Logo uwwet.nl wetgeving overwegingen rechter juridische bijstand jurisprudentie uitwerkingen rechtspraak juristen regelgeving uitspraken advocaten besluiten notaris wetten rechtsbijstand rechterlijke beslissingen toelichtingen rechtshulp
www.uwwet.nl is er voor iedereen. Wij bedoelen dan ook iedereen.
Bestudeer uw rechten en plichten op uwwet.nl
-
-
Algemene wet bestuursrecht
artikel 7:23

Datum uitspraak: 06-04-2010
Inhoudsindicatie: Afwijzing verzoek onttrekking pad aan openbaar verkeer. Beroep ongegrond. Belangenafweging. Verweerder mocht het belang van het open blijven van de steeg laten prevaleren.De steeg heeft nog steeds een wezenlijke functie voor het openbaar verkeer. Daarnaast mocht verweerder zelfstandige betekenis hechten aan behoud van de gewenste maaswijdte tussen straten en stegen rond het (winkel)centrum van Dronten.





Uitspraak

RECHTBANK ZWOLLE-LELYSTAD
Sector Bestuursrecht, Meervoudige Kamer
Registratienummer: Awb 09/275

Uitspraak
in het geding tussen:

A. (eiser), en
Flevo Hotels B.V. (eiseres) ,
wonende/gevestigd te Dronten,
gemachtigde: mr. M.A. Jansen,

en

Gedeputeerde Staten van Flevoland,
verweerder.





1.  Procesverloop
Bij besluit van 1 november 2007, bekend gemaakt op 23 november 2007, heeft de raad van de gemeente Dronten het verzoek van eisers om het pad gelegen tussen De Rede en de Walvisstraat en naast het perceel De Rede x te onttrekken aan het openbaar verkeer, afgewezen.
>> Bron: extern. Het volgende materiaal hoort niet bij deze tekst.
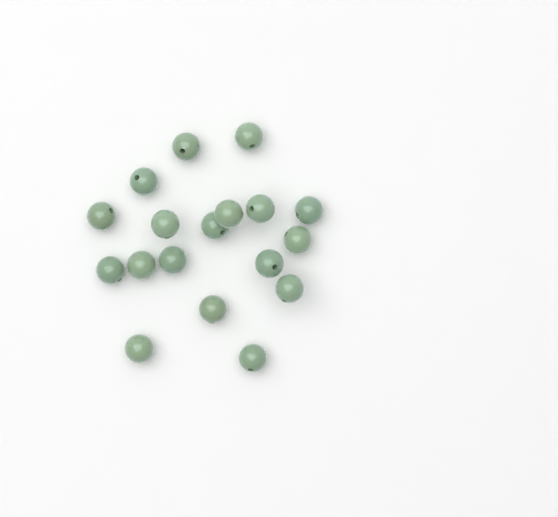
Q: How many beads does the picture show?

Eisers hebben hiertegen bij brief van 2 januari 2008 administratief beroep ingesteld.

Bij besluit van 20 januari 2009 (hierna: het bestreden besluit) heeft verweerder het administratief beroep ongegrond verklaard.

Tegen dit besluit is door eisers bij brief van 24 februari 2009 beroep ingesteld, aangevuld bij brief van 3 april 2009.

Bij brief van 15 april 2009 heeft verweerder de op de zaak betrekking hebbende stukken ingediend en bij brief van 26 mei 2009 verweer gevoerd.

Het beroep is op 22 september 2009 ter zitting van de enkelvoudige kamer behandeld. Eiser is mede namens eiseres verschenen, vergezeld door B, werknemer van eiser, en bijgestaan door de gemachtigde, voornoemd Verweerder heeft zich laten vertegenwoordigen door mr. drs. R.H.S. Koopman.

De rechtbank heeft vervolgens het onderzoek heropend, en verweerder verzocht nadere informatie te verstrekken. Tevens is behandeling van het beroep verwezen naar de meervoudige kamer van de rechtbank.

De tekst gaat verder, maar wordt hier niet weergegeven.